As numerous courts have now recognized, classwide awards of statutory damages may run afoul of the due-process clause. For a defendant in a class action considering a due-process challenge, there are two key considerations: the applicable legal standard and procedural timing.
In 1996, the U.S. Supreme Court held in BMW v. Gore that due process forbids “grossly excessive” punitive damages awards. And in the 2003 case State Farm Mut. Auto Ins. Co. v Campbell, the high court held that “few awards exceeding a single-digit ratio between punitive and compensatory damages will satisfy due process.”. Although the Supreme Court has not yet decided, some courts have assumed that Gore demands a similar relationship between a plaintiff’s actual harm and any award of statutory damages (see the 2nd Circuit’s 2003 opinion in Parker v. Time Warner Entm’t Co.). Other courts have distinguished Gore, instead applying St. Louis, Iron Mountain & Southern Railway Co. v. Williams, which recognized that a statutory damages award may violate due process if it is “so severe and oppressive as to be wholly disproportioned to the offense and obviously unreasonable.” Although these standards could well converge in the future, a defendant who mounts a due-process challenge should consider addressing both lines of cases.
A second consideration is procedural timing. At the pleadings stage, courts have largely concluded that a due-process challenge to classwide statutory damages is premature (see the 2008 Northern District of Illinois case Centerline Equip. Corp. v. Banner Pers. Serv.).
However, at class certification, many courts have refused to certify statutory damages claims under Rule 23(b)(3)’s “superiority” requirement, citing “the disproportionality of a damage award that has little relation to the harm actually suffered by the class, and on the due process concerns attended upon such an impact” (see the 2007 Central District of California case Seig v. Yard House Rancho Cucamonga, LLC).
Other courts have rejected this approach, reasoning, for example, that a due-process challenge is not ripe until after entry of a judgment (see the 2010 Western District of Missouri case Hammer v. JP’s Sw. Foods, LLC), or that the “proportionality of the potential liability to actual harm” is “not an appropriate reason to deny class certification under Rule 23(b)(3)” (see the 9th Circuit’s 2010 decision in Bateman v. Am. Multi-Cinema, Inc.). But even these rulings leave open the possibility that due process could preclude certification of a class that threatens “ruinous liability” or contravenes legislative intent. Still others suggest that, on the right factual record, due process could warrant decertification of a class (see the Middle District of Florida’s March opinion in Bush v. Calloway Consol. Group River City, Inc.).

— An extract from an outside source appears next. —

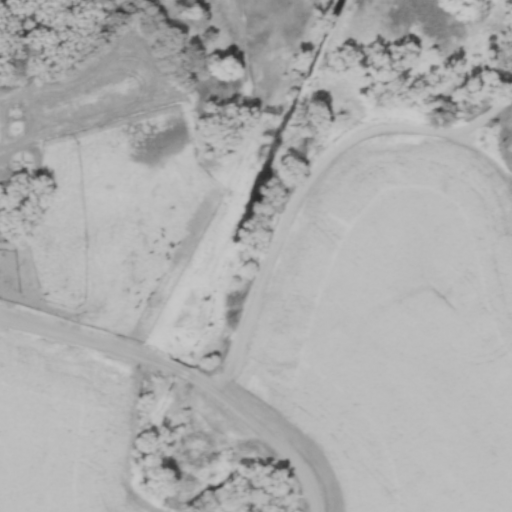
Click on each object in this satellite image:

Following class certification, defendants have attempted to oppose classwide statutory damages on summary judgment (see the Western District of Oklahoma’s 2010 opinion in In re Farmers Ins. Co.) and in framing jury instructions (see the 2008 District of Oregon case Ashby v. Farmers Ins. Co.). Although not right for every case, such an approach could succeed in the appropriate circumstances (e.g., on a plaintiff’s motion for summary judgment on damages and liability).
Finally, although results have been mixed, most courts agree that due process is appropriately addressed following entry of a verdict. Compare the 2001 Western District of Texas case Texas v. Am. BlastFax, Inc., in which the court reduced a $2.34 billion statutory damages award to $459,375, finding the jury’s award “inequitable and unreasonable”, with the 2007 6th Circuit case Zomba Enters. v. Panorama Records, Inc., in which the court upheld a statutory damages award 44 times greater than actual damages in single-plaintiff litigation.
The upshot is that, in this evolving area of law, defendants in appropriate cases should look for opportunities throughout the litigation to oppose classwide statutory damages based on due process. In addition to the obvious benefit of ultimately prevailing on this argument in the district court or on appeal, the possibility of a favorable ruling can also play a valuable role in achieving a settlement on terms favorable to the defense.